**What is needed**
For the entries below, print exactly the lines between the line holding "9: (57, 179, 0.45)" and the line holding "30: (284, 139, 0.46)", inclusive, and nothing else.

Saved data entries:
========================================

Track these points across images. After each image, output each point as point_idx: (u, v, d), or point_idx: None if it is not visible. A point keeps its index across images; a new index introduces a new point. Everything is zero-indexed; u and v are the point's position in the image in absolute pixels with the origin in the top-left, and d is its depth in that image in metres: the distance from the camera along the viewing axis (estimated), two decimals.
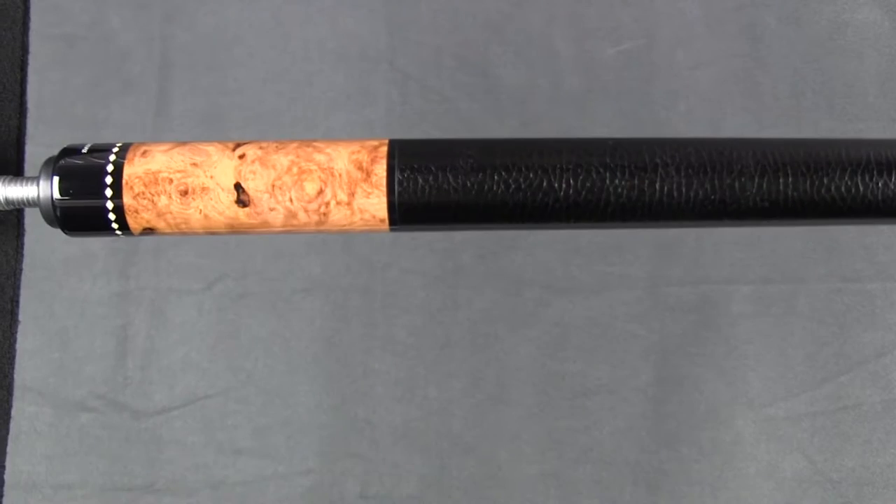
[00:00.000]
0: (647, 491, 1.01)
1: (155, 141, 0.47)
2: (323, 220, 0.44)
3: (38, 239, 0.56)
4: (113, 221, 0.45)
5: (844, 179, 0.43)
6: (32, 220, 0.53)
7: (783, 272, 1.02)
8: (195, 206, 0.44)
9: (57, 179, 0.45)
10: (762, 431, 1.01)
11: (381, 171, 0.44)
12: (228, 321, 1.02)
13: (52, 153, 0.47)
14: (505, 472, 1.01)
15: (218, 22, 1.06)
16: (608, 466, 1.01)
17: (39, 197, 0.46)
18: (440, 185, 0.44)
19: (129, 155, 0.45)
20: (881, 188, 0.43)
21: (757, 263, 1.02)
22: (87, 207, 0.45)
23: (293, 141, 0.46)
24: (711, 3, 1.06)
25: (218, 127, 1.04)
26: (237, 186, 0.44)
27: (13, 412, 0.55)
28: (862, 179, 0.43)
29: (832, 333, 1.02)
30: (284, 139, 0.46)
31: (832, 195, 0.43)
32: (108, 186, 0.45)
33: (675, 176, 0.44)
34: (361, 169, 0.44)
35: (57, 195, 0.45)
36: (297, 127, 1.04)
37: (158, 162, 0.45)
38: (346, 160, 0.45)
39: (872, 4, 1.06)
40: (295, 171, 0.44)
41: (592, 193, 0.44)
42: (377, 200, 0.44)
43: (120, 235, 0.47)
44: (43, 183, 0.45)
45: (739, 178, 0.44)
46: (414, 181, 0.44)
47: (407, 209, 0.45)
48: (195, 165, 0.45)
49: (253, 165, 0.45)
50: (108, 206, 0.45)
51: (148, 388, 1.01)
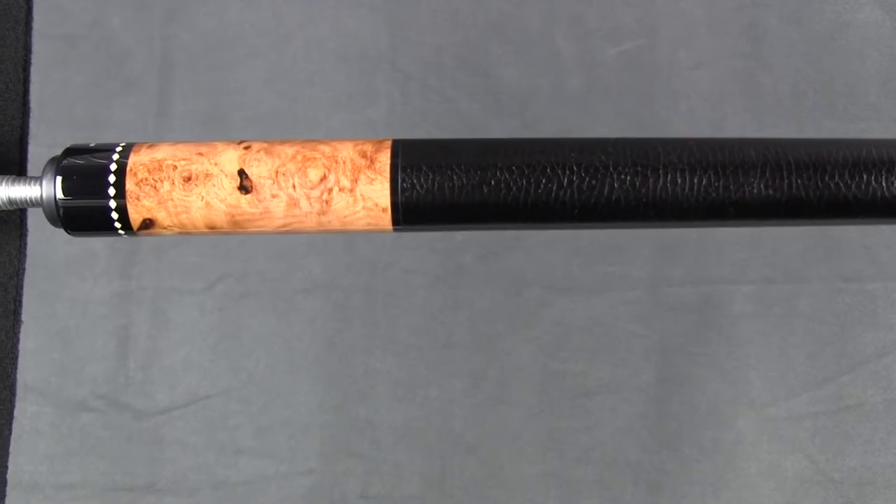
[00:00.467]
0: (648, 491, 1.01)
1: (156, 141, 0.47)
2: (325, 209, 0.44)
3: (39, 239, 0.56)
4: (116, 221, 0.46)
5: (846, 179, 0.43)
6: (33, 219, 0.54)
7: (784, 272, 1.02)
8: (197, 192, 0.45)
9: (60, 179, 0.45)
10: (763, 431, 1.01)
11: (384, 159, 0.45)
12: (230, 321, 1.02)
13: (53, 153, 0.47)
14: (506, 472, 1.01)
15: (219, 22, 1.06)
16: (609, 466, 1.01)
17: (42, 197, 0.46)
18: (444, 185, 0.44)
19: (134, 148, 0.46)
20: (883, 188, 0.43)
21: (758, 263, 1.02)
22: (90, 207, 0.45)
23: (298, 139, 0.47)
24: (713, 3, 1.06)
25: (219, 127, 1.04)
26: (241, 172, 0.45)
27: (15, 412, 0.55)
28: (863, 179, 0.43)
29: (833, 333, 1.02)
30: (286, 139, 0.47)
31: (834, 195, 0.44)
32: (111, 186, 0.45)
33: (679, 175, 0.44)
34: (366, 157, 0.45)
35: (60, 195, 0.45)
36: (298, 127, 1.04)
37: (164, 152, 0.46)
38: (350, 150, 0.45)
39: (874, 4, 1.06)
40: (299, 158, 0.45)
41: (598, 193, 0.44)
42: (380, 187, 0.44)
43: (123, 235, 0.47)
44: (46, 183, 0.45)
45: (744, 177, 0.44)
46: (418, 181, 0.44)
47: (411, 209, 0.45)
48: (200, 154, 0.45)
49: (258, 154, 0.45)
50: (111, 206, 0.45)
51: (149, 388, 1.01)
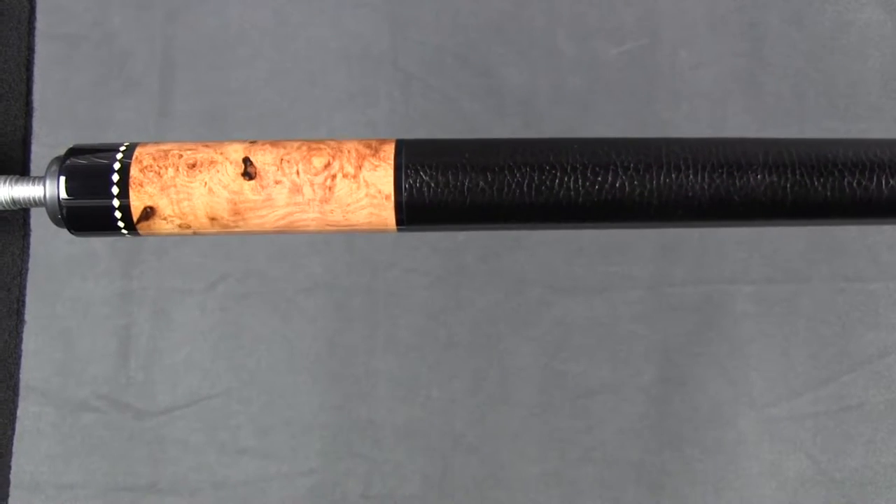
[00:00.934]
0: (649, 491, 1.01)
1: (158, 140, 0.47)
2: (327, 196, 0.44)
3: (40, 239, 0.55)
4: (119, 221, 0.46)
5: (847, 179, 0.43)
6: (34, 219, 0.54)
7: (786, 272, 1.02)
8: (201, 178, 0.45)
9: (63, 179, 0.45)
10: (765, 431, 1.01)
11: (389, 149, 0.45)
12: (231, 321, 1.02)
13: (54, 153, 0.47)
14: (507, 472, 1.01)
15: (220, 22, 1.06)
16: (611, 466, 1.01)
17: (46, 197, 0.46)
18: (448, 184, 0.44)
19: (139, 146, 0.46)
20: (884, 188, 0.43)
21: (759, 263, 1.02)
22: (93, 207, 0.45)
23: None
24: (714, 2, 1.06)
25: (220, 126, 1.04)
26: (245, 160, 0.45)
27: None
28: (864, 179, 0.43)
29: (835, 333, 1.02)
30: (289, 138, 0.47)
31: (835, 195, 0.43)
32: (114, 186, 0.45)
33: (684, 175, 0.44)
34: (370, 147, 0.45)
35: (63, 195, 0.45)
36: (299, 127, 1.04)
37: (170, 145, 0.46)
38: (355, 143, 0.46)
39: (875, 4, 1.06)
40: (304, 149, 0.45)
41: (602, 192, 0.44)
42: (384, 173, 0.44)
43: (126, 235, 0.47)
44: (49, 183, 0.45)
45: (747, 177, 0.44)
46: (422, 181, 0.44)
47: (415, 209, 0.45)
48: (206, 146, 0.46)
49: (263, 146, 0.46)
50: (114, 205, 0.45)
51: (150, 388, 1.01)
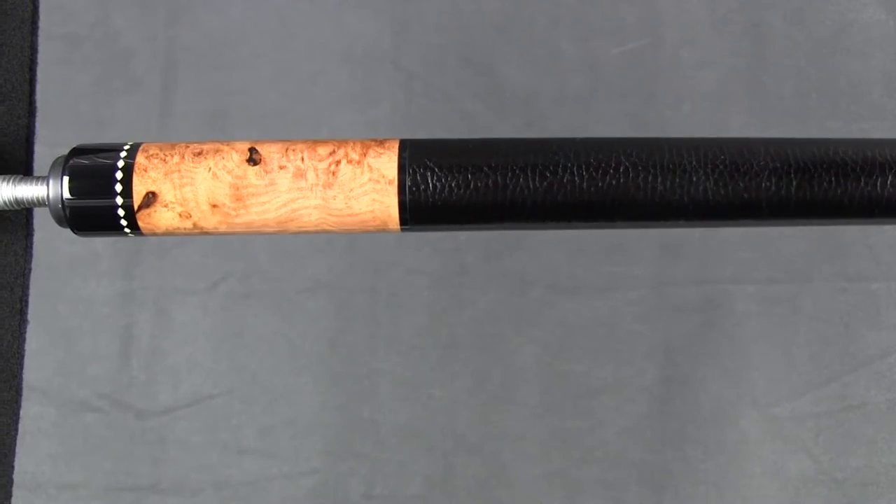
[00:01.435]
0: (651, 491, 1.00)
1: (159, 140, 0.47)
2: (330, 181, 0.45)
3: (42, 238, 0.55)
4: (122, 219, 0.45)
5: (850, 179, 0.43)
6: (35, 219, 0.53)
7: (788, 272, 1.02)
8: (205, 164, 0.45)
9: (67, 179, 0.45)
10: (767, 431, 1.01)
11: (394, 143, 0.46)
12: (233, 321, 1.02)
13: (55, 152, 0.47)
14: (510, 471, 1.01)
15: (222, 21, 1.06)
16: (613, 466, 1.01)
17: (49, 197, 0.46)
18: (453, 184, 0.44)
19: (143, 146, 0.46)
20: (886, 188, 0.43)
21: (762, 263, 1.02)
22: (97, 207, 0.45)
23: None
24: (716, 2, 1.06)
25: (222, 126, 1.04)
26: (251, 149, 0.46)
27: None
28: (867, 179, 0.43)
29: (837, 333, 1.02)
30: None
31: (837, 195, 0.43)
32: (118, 182, 0.45)
33: (688, 175, 0.44)
34: (375, 141, 0.46)
35: (67, 195, 0.45)
36: (301, 126, 1.04)
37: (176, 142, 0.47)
38: (360, 140, 0.46)
39: (877, 4, 1.06)
40: (310, 140, 0.46)
41: (606, 192, 0.44)
42: (387, 160, 0.45)
43: (129, 236, 0.47)
44: (53, 183, 0.45)
45: (749, 177, 0.44)
46: (426, 181, 0.44)
47: (419, 209, 0.45)
48: (214, 141, 0.46)
49: (269, 140, 0.46)
50: (118, 205, 0.45)
51: (152, 387, 1.01)
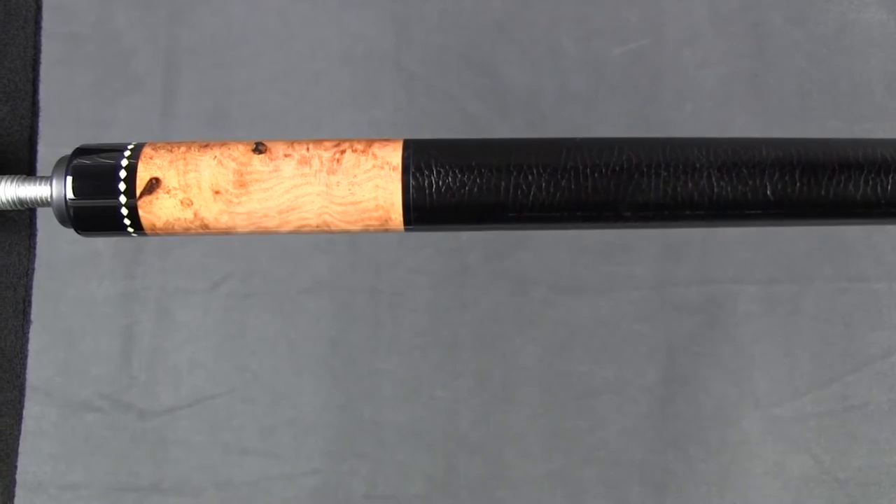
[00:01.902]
0: (653, 491, 1.00)
1: (160, 140, 0.47)
2: (334, 168, 0.45)
3: (43, 238, 0.55)
4: (125, 219, 0.45)
5: (852, 179, 0.43)
6: (37, 219, 0.53)
7: (789, 272, 1.02)
8: (211, 152, 0.46)
9: (70, 179, 0.45)
10: (769, 431, 1.01)
11: (397, 143, 0.46)
12: (234, 321, 1.02)
13: (57, 152, 0.46)
14: (511, 471, 1.01)
15: (224, 21, 1.06)
16: (615, 466, 1.01)
17: (52, 197, 0.45)
18: (457, 184, 0.44)
19: (146, 145, 0.46)
20: (888, 188, 0.43)
21: (763, 263, 1.02)
22: (100, 207, 0.45)
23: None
24: (717, 2, 1.06)
25: (223, 126, 1.04)
26: (258, 143, 0.46)
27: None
28: (868, 179, 0.43)
29: (838, 333, 1.02)
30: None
31: (838, 195, 0.43)
32: (121, 182, 0.45)
33: (691, 175, 0.44)
34: (378, 140, 0.46)
35: (70, 195, 0.45)
36: (303, 126, 1.04)
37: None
38: (362, 138, 0.47)
39: (878, 4, 1.06)
40: (314, 137, 0.46)
41: (608, 192, 0.44)
42: (392, 150, 0.45)
43: (133, 235, 0.47)
44: (56, 183, 0.45)
45: (753, 177, 0.44)
46: (429, 181, 0.44)
47: (422, 209, 0.45)
48: (220, 139, 0.47)
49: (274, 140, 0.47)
50: (121, 205, 0.45)
51: (154, 387, 1.01)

========================================

**Answer to this problem**
9: (57, 179, 0.45)
10: (762, 431, 1.01)
11: (381, 171, 0.44)
12: (228, 321, 1.02)
13: (52, 153, 0.47)
14: (505, 472, 1.01)
15: (218, 22, 1.06)
16: (608, 466, 1.01)
17: (39, 197, 0.46)
18: (440, 185, 0.44)
19: (129, 155, 0.45)
20: (881, 188, 0.43)
21: (757, 263, 1.02)
22: (87, 207, 0.45)
23: (293, 141, 0.46)
24: (711, 3, 1.06)
25: (218, 127, 1.04)
26: (237, 186, 0.44)
27: (13, 412, 0.55)
28: (862, 179, 0.43)
29: (832, 333, 1.02)
30: (284, 139, 0.46)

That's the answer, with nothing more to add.